Well I'm from Racine, Milwaukee, Nashotah, Wisconsin and came here via Chicago. The winters are much better here.


----------



## Thom Moran (May 10, 2011)

Yes, I want to do that. Any advice?


----------



## hpm08161947 (May 16, 2009)

Thom Moran said:


> Yes, I want to do that. Any advice?


Are you referring to requeening? I have heard it takes persistance in the case of Africanized bees. I suppose you would want to make sure your new queens were purchased somewhere you could be sure they were't mated to africanized drones.


----------



## Thom Moran (May 10, 2011)

Very carefully. Actually I'm learning and fortunately there's an organization here, Friends for Conservation & Development, where I'm on the BOD and we're financing 15 farmers in the VACA Reserve to become honey producers. They're getting a lot of training and are helping me also.

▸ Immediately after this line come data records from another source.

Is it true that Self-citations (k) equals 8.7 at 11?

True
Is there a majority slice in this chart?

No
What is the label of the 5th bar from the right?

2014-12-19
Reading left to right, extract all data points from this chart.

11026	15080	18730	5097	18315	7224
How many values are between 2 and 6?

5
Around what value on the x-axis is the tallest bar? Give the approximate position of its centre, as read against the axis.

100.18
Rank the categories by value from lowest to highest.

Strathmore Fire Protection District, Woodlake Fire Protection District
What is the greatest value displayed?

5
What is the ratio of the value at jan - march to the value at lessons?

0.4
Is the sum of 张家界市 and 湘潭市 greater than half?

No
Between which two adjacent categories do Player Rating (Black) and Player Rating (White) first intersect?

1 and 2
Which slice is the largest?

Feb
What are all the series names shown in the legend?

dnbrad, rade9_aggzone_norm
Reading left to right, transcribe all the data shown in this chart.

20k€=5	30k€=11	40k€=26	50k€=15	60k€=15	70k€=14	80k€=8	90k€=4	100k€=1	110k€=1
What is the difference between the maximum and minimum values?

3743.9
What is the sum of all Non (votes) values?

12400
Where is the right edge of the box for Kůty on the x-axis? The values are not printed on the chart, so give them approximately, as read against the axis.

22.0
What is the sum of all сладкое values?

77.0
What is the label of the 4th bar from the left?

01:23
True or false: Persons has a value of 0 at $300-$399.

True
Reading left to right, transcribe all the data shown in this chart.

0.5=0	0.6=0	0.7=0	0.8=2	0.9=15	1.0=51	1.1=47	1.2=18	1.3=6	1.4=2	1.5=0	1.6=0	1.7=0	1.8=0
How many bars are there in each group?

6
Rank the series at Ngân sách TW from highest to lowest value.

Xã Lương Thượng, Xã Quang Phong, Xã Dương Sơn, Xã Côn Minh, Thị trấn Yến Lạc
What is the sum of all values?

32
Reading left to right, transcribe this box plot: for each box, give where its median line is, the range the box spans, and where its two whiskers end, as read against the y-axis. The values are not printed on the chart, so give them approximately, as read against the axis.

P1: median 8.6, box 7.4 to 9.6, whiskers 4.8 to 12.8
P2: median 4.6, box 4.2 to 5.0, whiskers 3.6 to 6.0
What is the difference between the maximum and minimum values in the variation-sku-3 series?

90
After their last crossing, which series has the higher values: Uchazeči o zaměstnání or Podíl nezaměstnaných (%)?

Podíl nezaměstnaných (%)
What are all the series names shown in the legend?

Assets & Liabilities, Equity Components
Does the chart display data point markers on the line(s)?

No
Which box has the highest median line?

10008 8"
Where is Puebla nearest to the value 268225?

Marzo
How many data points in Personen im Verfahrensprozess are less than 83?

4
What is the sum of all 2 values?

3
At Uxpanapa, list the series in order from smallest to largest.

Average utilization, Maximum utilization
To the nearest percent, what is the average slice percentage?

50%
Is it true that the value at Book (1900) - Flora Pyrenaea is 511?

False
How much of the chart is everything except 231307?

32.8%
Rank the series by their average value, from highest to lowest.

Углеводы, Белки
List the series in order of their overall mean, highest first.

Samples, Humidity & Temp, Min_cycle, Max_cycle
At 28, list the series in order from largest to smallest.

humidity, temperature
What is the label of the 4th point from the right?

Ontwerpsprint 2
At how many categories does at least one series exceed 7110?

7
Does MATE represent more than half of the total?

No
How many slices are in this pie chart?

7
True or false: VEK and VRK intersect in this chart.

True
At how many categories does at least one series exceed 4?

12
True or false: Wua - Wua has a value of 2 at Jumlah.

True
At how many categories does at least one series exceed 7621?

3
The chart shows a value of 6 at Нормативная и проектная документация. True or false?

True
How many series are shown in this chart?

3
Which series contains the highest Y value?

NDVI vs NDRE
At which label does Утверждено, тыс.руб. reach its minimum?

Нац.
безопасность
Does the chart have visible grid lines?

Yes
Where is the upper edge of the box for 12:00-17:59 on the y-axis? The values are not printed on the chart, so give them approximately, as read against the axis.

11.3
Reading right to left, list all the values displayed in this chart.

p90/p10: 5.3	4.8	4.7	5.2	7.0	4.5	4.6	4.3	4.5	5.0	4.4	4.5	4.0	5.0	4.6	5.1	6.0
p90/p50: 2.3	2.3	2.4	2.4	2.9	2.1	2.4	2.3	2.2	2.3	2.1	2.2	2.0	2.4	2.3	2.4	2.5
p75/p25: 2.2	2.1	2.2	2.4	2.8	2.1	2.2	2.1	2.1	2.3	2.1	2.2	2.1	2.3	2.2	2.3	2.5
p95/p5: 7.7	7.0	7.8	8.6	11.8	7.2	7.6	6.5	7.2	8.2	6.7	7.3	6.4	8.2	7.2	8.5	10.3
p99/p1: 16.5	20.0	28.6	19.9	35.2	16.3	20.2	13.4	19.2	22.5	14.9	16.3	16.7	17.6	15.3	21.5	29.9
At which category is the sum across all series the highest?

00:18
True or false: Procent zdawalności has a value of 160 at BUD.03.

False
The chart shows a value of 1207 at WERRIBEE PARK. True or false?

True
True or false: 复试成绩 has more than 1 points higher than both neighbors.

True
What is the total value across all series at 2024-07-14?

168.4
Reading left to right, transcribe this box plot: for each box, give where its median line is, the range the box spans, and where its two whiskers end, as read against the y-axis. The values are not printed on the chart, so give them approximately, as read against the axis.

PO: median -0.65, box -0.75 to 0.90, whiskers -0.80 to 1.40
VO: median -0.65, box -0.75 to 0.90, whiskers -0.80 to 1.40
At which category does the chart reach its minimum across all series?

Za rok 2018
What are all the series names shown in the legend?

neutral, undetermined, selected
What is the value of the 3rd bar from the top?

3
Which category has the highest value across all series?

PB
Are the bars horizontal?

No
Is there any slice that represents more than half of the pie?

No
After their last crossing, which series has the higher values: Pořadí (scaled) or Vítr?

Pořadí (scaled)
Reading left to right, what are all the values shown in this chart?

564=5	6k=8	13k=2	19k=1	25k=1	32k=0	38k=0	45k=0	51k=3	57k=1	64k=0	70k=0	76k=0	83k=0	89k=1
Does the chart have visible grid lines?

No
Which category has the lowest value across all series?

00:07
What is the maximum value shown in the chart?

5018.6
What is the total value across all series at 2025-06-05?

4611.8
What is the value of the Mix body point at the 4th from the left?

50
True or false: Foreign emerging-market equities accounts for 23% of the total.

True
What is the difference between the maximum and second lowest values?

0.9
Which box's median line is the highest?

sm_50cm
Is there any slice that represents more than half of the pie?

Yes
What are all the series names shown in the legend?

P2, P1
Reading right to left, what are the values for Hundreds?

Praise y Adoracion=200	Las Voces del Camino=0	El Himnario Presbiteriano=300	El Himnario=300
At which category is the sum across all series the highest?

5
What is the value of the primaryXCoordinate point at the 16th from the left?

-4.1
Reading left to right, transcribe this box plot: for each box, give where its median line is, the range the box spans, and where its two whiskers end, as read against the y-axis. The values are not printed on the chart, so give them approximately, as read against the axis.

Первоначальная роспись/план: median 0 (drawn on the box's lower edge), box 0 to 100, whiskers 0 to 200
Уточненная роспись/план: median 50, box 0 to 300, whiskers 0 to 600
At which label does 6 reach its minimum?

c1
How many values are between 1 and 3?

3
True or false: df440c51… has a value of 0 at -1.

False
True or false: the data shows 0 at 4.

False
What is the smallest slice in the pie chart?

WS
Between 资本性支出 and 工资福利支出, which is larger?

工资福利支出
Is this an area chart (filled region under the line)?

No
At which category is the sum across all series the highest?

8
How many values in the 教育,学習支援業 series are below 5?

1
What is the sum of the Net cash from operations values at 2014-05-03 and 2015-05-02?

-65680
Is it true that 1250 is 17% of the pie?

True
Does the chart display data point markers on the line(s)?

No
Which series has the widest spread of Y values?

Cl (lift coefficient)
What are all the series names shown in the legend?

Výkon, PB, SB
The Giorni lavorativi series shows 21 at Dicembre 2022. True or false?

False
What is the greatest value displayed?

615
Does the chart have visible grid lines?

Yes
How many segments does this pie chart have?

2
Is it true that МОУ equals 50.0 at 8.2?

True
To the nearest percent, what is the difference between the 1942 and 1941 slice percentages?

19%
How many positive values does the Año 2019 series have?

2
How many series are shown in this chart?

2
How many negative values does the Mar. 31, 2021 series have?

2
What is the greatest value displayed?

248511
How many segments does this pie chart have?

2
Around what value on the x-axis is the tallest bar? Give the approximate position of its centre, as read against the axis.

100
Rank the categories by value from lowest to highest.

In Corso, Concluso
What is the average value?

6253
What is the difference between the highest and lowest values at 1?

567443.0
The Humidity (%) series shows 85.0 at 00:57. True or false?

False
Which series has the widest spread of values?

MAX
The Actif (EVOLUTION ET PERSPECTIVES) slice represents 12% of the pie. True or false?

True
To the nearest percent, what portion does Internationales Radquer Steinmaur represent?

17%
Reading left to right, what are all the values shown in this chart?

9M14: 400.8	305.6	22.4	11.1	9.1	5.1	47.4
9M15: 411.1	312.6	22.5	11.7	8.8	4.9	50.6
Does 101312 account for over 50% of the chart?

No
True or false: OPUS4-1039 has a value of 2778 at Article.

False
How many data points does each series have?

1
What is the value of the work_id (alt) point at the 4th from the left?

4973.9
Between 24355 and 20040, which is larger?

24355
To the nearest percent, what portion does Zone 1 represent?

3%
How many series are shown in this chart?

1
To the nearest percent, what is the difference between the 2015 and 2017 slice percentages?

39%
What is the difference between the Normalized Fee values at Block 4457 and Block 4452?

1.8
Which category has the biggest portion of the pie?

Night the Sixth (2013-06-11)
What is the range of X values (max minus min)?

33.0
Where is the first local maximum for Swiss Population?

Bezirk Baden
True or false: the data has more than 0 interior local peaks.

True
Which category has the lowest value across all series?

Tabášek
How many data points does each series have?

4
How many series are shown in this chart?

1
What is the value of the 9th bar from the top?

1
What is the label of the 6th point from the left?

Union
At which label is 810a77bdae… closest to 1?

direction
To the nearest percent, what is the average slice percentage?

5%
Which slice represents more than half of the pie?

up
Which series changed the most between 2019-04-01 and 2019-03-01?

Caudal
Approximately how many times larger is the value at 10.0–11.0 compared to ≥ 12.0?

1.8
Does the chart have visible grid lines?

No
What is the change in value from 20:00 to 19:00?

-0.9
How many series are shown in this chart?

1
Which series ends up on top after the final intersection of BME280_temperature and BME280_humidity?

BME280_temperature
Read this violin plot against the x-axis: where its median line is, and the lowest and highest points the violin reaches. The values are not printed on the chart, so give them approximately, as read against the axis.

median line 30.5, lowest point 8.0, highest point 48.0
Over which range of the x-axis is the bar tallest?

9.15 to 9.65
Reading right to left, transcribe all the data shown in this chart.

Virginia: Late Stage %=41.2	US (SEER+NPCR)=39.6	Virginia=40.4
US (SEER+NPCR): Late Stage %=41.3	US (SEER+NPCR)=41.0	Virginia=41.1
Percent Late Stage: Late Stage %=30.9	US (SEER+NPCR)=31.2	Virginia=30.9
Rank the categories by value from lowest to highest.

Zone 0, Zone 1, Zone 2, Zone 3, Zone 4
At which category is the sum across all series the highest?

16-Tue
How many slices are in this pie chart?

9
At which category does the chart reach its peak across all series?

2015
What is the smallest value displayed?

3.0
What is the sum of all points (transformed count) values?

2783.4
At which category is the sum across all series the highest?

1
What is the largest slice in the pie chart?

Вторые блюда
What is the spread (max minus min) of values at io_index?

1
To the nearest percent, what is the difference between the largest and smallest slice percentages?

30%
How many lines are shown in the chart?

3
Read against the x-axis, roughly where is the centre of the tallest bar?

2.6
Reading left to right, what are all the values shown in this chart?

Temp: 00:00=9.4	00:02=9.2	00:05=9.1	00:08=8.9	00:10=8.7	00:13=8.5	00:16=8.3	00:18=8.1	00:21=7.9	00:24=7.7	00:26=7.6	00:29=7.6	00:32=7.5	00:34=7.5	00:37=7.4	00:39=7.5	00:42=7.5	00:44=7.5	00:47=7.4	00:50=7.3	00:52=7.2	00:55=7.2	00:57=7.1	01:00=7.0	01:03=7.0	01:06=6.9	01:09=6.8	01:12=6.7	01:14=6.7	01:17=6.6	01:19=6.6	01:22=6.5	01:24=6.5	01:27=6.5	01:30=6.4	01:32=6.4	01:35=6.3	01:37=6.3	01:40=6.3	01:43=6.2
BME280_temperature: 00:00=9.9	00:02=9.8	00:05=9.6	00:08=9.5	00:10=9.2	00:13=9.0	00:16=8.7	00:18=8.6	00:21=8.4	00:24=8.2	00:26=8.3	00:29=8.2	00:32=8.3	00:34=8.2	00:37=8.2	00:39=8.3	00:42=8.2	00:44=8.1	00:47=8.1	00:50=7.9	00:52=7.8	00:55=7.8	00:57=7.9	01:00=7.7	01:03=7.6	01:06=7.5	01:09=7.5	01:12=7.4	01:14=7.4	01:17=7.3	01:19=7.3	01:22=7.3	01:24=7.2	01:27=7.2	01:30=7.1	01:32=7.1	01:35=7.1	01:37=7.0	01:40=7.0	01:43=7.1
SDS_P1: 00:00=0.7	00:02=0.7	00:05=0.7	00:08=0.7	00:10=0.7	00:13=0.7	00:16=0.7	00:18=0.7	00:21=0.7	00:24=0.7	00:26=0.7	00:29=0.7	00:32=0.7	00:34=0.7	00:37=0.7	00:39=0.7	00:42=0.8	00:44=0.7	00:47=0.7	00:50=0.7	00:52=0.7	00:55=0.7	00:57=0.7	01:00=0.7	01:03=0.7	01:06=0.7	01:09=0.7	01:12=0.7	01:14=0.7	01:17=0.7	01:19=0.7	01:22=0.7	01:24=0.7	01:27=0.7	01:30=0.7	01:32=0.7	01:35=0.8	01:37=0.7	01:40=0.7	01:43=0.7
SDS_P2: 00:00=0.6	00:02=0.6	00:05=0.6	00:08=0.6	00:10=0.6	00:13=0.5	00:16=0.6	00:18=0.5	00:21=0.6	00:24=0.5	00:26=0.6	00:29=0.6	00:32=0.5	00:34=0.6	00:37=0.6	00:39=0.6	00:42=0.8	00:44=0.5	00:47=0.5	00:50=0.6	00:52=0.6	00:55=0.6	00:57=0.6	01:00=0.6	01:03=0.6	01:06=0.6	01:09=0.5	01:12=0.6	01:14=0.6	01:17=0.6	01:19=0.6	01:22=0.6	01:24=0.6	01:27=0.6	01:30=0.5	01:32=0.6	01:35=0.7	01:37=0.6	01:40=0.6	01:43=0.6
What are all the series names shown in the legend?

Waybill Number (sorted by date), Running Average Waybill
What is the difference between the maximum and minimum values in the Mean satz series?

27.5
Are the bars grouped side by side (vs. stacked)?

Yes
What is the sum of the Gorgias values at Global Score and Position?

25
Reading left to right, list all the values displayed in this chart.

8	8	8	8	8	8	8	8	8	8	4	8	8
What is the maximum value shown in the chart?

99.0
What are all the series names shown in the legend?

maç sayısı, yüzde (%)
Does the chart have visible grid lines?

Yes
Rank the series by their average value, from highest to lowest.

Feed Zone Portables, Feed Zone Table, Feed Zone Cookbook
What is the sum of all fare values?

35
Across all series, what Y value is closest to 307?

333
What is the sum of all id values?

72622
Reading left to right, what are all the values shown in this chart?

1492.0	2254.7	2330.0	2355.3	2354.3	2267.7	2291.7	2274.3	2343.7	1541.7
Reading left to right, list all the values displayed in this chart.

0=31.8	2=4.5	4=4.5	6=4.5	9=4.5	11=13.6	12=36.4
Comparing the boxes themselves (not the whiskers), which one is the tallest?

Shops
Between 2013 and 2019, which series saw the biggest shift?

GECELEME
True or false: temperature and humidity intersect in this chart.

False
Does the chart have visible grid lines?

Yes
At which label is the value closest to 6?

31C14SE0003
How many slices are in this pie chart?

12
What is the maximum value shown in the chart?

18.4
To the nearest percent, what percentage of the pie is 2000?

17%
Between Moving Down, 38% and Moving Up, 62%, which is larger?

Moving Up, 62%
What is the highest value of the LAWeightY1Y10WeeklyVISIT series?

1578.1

The last 2 weeks the bees have been extremely agressive so we're finding our bee outifits have to improved to stay sting free. We also have a co-op that helps us.


----------



## GameOn (Jun 30, 2008)

Welcome.
I have vacationed in Belize several times. We stay at Cayo Espanto resort and enjoy the excellent fishing and the local culture. Also some of the best, freshest fruit I have ever eaten.


----------



## Thom Moran (May 10, 2011)

Sounds good. We live in Benque Viejo in the Cayo District. If you're ever in the area, look me up. I work at Galen University.

Thom


----------